**To do**
Whenever the string "elbow" appears in a line below, please copy the line out.

**Study material**
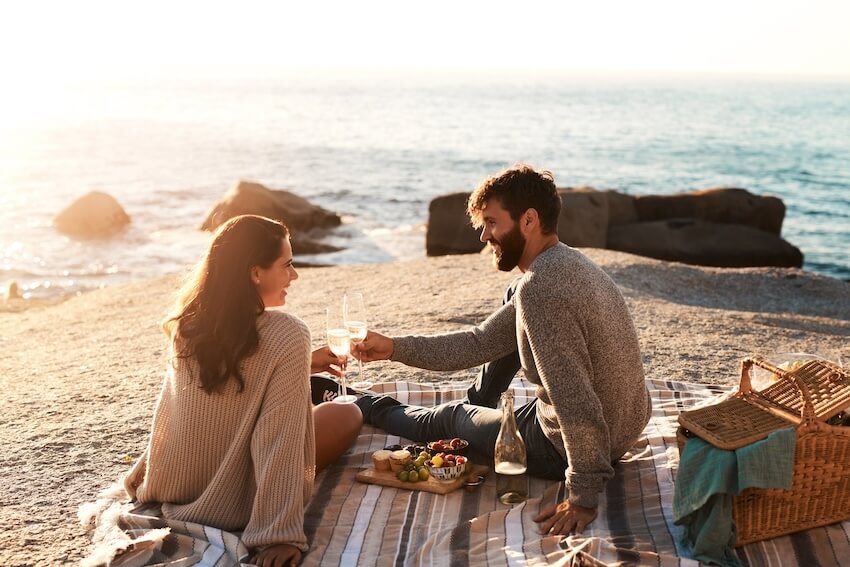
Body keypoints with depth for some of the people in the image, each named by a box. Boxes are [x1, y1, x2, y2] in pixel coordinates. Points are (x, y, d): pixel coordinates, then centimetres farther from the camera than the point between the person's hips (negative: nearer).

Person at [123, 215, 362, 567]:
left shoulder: (190, 325, -6)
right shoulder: (286, 335, -26)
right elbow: (278, 442, -29)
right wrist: (280, 535, -27)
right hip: (233, 504, -7)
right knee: (348, 414, 13)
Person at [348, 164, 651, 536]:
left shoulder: (539, 289, -29)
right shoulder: (567, 262, 3)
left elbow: (577, 404, -33)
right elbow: (480, 343, 6)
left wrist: (583, 496, -25)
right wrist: (395, 348, -1)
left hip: (569, 447, -8)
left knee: (449, 418, 18)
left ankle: (370, 409, 47)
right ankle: (478, 399, 44)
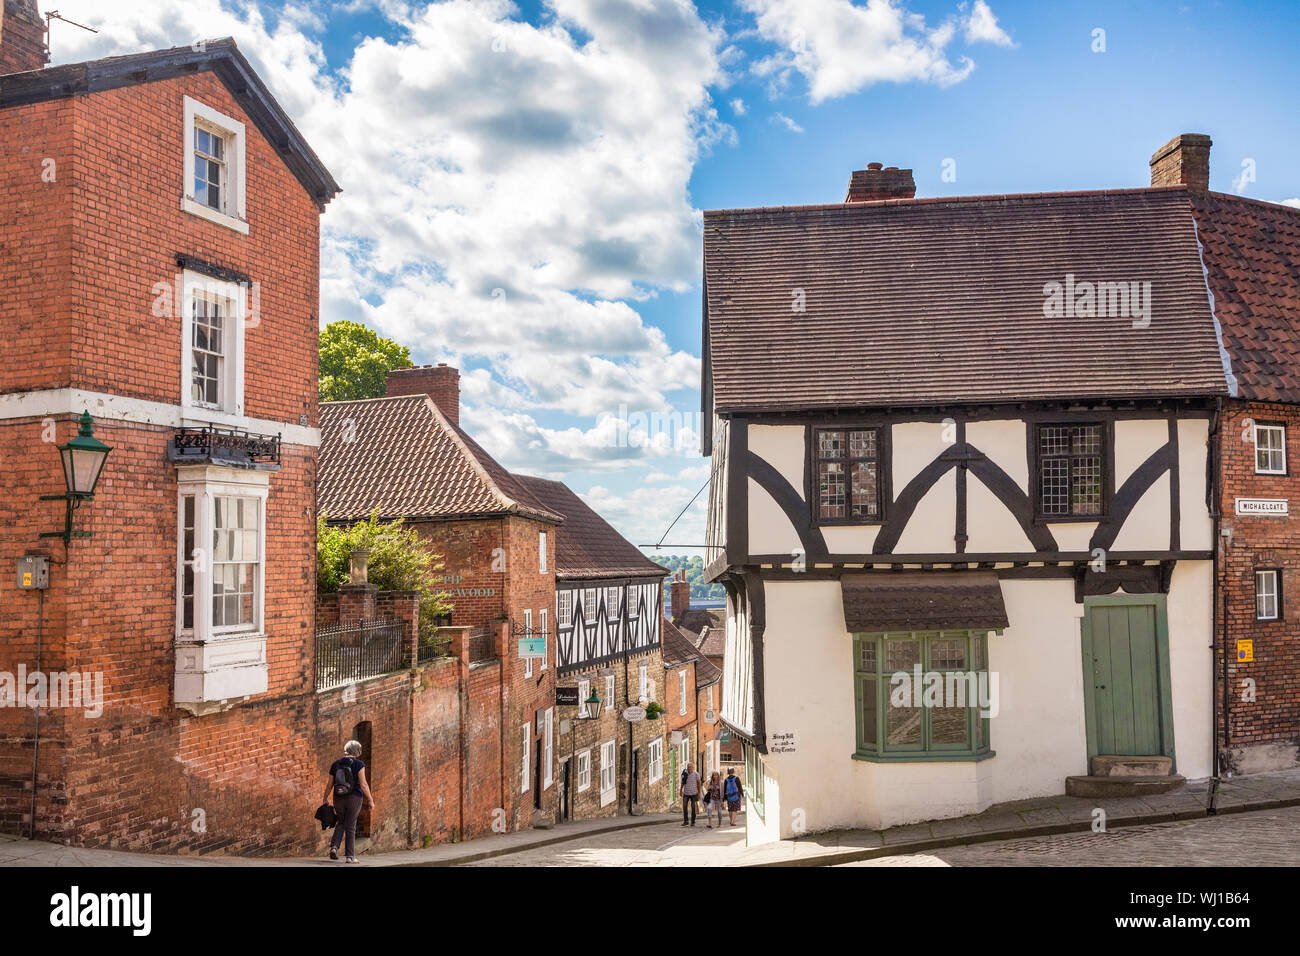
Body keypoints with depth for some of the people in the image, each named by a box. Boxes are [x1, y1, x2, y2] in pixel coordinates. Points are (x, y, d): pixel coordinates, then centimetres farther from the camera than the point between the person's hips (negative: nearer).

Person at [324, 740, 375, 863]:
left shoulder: (335, 764, 3)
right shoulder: (358, 764, -9)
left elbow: (329, 784, 5)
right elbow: (363, 784, -14)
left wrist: (325, 799, 17)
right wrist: (370, 800, -8)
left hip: (338, 798, 3)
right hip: (354, 798, -3)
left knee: (341, 822, 23)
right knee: (351, 826, 7)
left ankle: (334, 847, 4)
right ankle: (350, 856, 7)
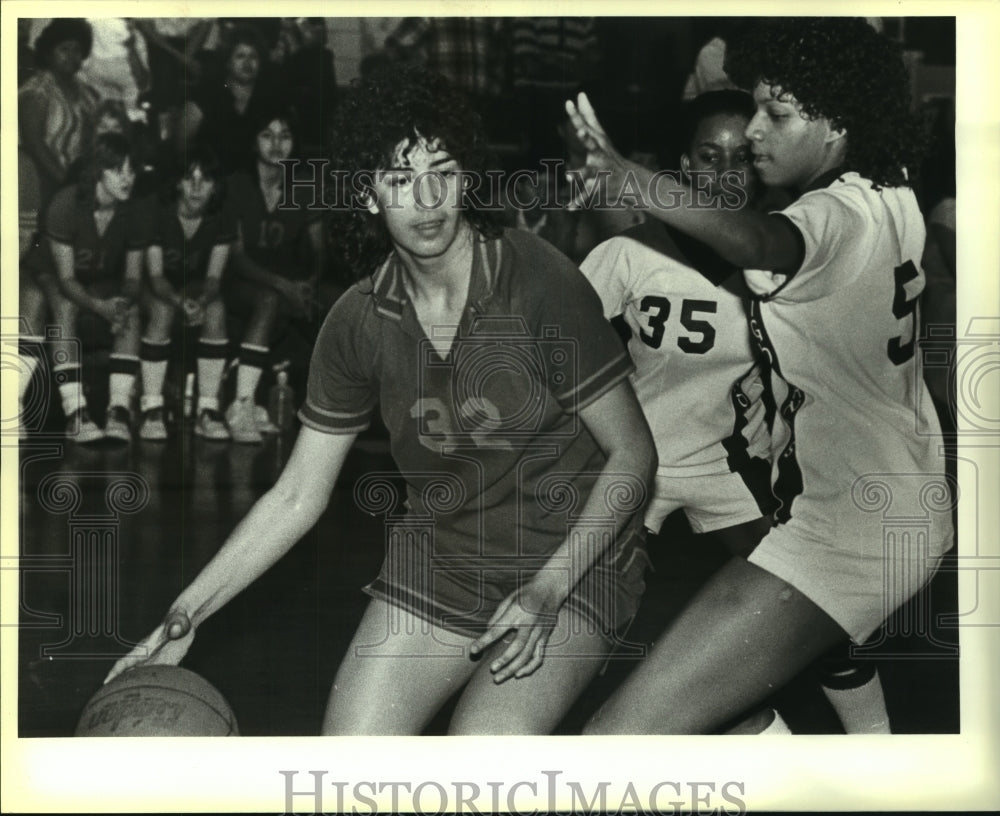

**Expected answer**
right elbow: (278, 442, -29)
left elbow: (577, 404, -33)
right elbow: (480, 343, 6)
left elbow: (329, 784, 5)
right elbow: (363, 784, -14)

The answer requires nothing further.